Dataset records
- - - - -
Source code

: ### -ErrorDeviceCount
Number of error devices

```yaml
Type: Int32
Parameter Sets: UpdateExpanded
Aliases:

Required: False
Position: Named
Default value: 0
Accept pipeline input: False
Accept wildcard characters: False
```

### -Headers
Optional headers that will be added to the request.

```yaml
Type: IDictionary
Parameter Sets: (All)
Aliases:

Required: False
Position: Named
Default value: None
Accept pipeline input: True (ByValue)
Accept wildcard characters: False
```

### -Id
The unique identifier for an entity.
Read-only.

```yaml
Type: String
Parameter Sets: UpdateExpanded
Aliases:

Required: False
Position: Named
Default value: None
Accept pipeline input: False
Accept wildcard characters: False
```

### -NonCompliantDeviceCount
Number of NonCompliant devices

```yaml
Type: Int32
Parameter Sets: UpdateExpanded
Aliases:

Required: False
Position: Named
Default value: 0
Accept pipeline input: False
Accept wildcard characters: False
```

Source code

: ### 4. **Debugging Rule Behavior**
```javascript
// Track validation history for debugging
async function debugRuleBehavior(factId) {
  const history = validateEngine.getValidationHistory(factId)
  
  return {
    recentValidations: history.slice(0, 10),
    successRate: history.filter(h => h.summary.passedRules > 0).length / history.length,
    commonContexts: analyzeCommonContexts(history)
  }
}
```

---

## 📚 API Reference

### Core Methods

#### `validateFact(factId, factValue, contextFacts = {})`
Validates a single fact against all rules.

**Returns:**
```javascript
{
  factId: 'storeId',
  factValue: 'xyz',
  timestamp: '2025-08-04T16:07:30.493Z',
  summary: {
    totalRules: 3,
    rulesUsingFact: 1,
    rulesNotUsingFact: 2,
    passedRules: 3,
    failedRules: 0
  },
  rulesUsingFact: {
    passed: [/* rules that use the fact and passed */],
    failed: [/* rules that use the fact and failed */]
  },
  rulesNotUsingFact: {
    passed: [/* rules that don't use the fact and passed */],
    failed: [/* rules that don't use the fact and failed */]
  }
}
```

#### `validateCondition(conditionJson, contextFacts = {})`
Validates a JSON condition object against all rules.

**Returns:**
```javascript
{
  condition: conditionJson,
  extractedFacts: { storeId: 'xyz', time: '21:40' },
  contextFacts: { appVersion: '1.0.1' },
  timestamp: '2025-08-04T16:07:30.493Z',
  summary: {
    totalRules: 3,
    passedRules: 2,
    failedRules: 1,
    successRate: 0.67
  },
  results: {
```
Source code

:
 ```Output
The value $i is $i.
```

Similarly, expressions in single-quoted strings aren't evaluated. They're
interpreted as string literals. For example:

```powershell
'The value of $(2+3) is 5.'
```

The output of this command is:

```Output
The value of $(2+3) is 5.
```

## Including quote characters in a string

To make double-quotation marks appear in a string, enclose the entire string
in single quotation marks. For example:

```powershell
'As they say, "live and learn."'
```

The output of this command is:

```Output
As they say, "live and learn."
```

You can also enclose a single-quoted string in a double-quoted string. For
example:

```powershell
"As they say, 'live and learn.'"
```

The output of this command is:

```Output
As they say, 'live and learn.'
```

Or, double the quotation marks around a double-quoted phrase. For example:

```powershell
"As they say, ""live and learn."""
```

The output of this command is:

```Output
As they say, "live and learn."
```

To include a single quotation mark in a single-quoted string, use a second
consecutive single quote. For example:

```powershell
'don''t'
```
- - - - -
What to work on: Only the lines from the one that contains "To include a" to the end of the entries above should be given again, exactly and in full.

Result of this exercise:
To include a single quotation mark in a single-quoted string, use a second
consecutive single quote. For example:

```powershell
'don''t'
```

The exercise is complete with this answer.